“Like has nothing to do with it. I’m just thinking out loud. Good detectives argue. It’s the fun part of our job.”
“She grew up with a killer. Maybe watched her mother suffocate two babies. Maybe did it herself—”
“Big assumption.”
“Still, ritualistically abused. Think of the bonding that never took place. Lack of empathy. The free spirits of the world would have you believe a little bit of love eases all pain. Cops know better.”
“She claims to have loved Rosalind.”
“Didn’t make a difference. Maybe it was even baby Rosalind’s death that put her over the edge. She blew up. Fought violently with her mom, would’ve killed her if the mom hadn’t stabbed her first.”
“Another big assumption.”
“Mom exited stage right, Charlie went to the mountains of New Hampshire. New house, new rules, new stability. Maybe it worked for a bit. Until her friends scattered, and poor old Charlie was once more all alone. Maybe she decided to track her mother down, finish old business.”
“Would really like a witness, any proof at all that Charlie even knew her mom lived in Boulder.”
“Seize her computer.”
“She doesn’t have one.”
“Bet her aunt does. Bet it’s in New Hampshire. Get it, pore through old docs. There’s an e-mail somewhere, an Internet search. Always is in this day and age. Plus, bet she still has access to a computer, maybe checks out one of the laptops at the Boston Public Library and uses it to hunt pedophiles, before returning it to the help desk. Nobody lives totally off the grid, and everyone leaves tracks, as you were explaining to Neil today. We just gotta keep digging. Maybe eight years ago Charlie searched for her mom, Charlie found her mom, Charlie killed her mom. And it felt good. Justice done.”
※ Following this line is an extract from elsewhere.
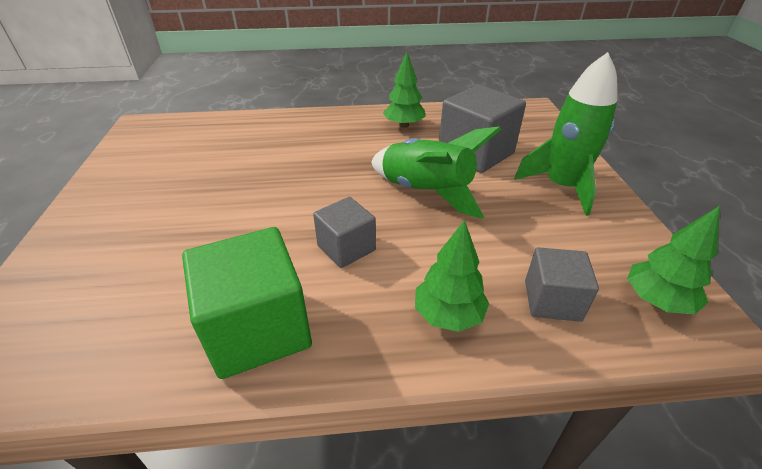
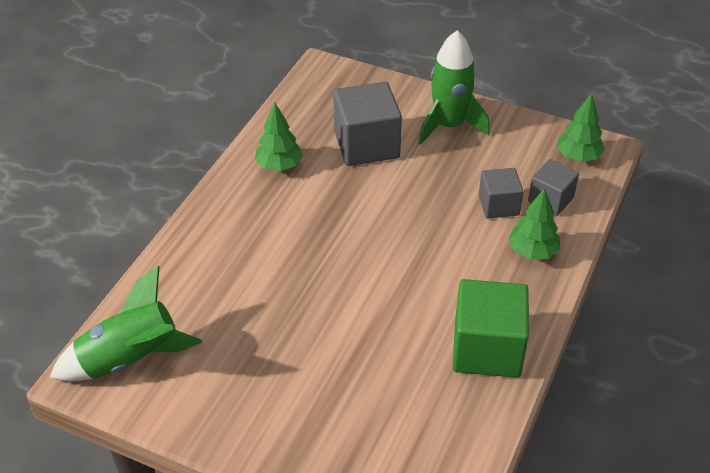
camera: 60 degrees left, 5 degrees up
(346, 248) = (435, 276): grey cube -> grey cube (498, 205)
(425, 192) = (399, 202): green rocket -> green rocket (130, 359)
D.D. couldn’t argue with that; the death of Charlie’s mom did appear to be justice done. And she certainly hoped everyone on the Internet left tracks. She’d talked to Phil right before dinner, and he and Neil had seized eight separate electronic items from Barry’s bedroom. They now hoped the techies found lots of tracks, including ones that tied Barry to two other pedophiles, as well as revealing how one blue-eyed “demon,” in the words of their witness, tracked him down.
“So, Charlene Grant killed her own mother,” D.D. filled in now, “and liked the feeling so much, she decided to wait eight years, then systematically hunt down Boston sex offenders for more righteous kills?”
“Maybe she didn’t wait eight years. Maybe there are other dead sex offenders in other jurisdictions. We just know the three on our watch. Not to mention, stress is a major trigger for killers, and you can tell just by looking that Charlene Grant’s a little stressed out right now.”
“She’s a good girl, until her stress level rises too high, then she loads a gun and lets off a little steam?”
“Why not? Worse reasons to kill sex predators.”
“More big assumptions.”
“Which is why,” Detective O replied curtly, “I followed her tonight, got my hands on her twenty-two, and delivered it to the lab. Tomorrow, fuck assumptions. We’ll have a ballistics report.”
“Hope so,” D.D. murmured, “seeing as we just seized a potential murder victim’s legally registered means of self-defense, on the eve of the big day.”
“Forget the other murders,” O shot back, sounding almost irritated. “This is all about Charlene. What happened when she was a kid, to her and her siblings. I doubt she’s even a target tomorrow. I bet she’s the instigator. I mean lots of people are abused as kids, and they still manage to grow up remembering such a minor detail as being stabbed by their own mother. Then there’s Charlene, who claims she forgot it all. I think that’s her first lie.”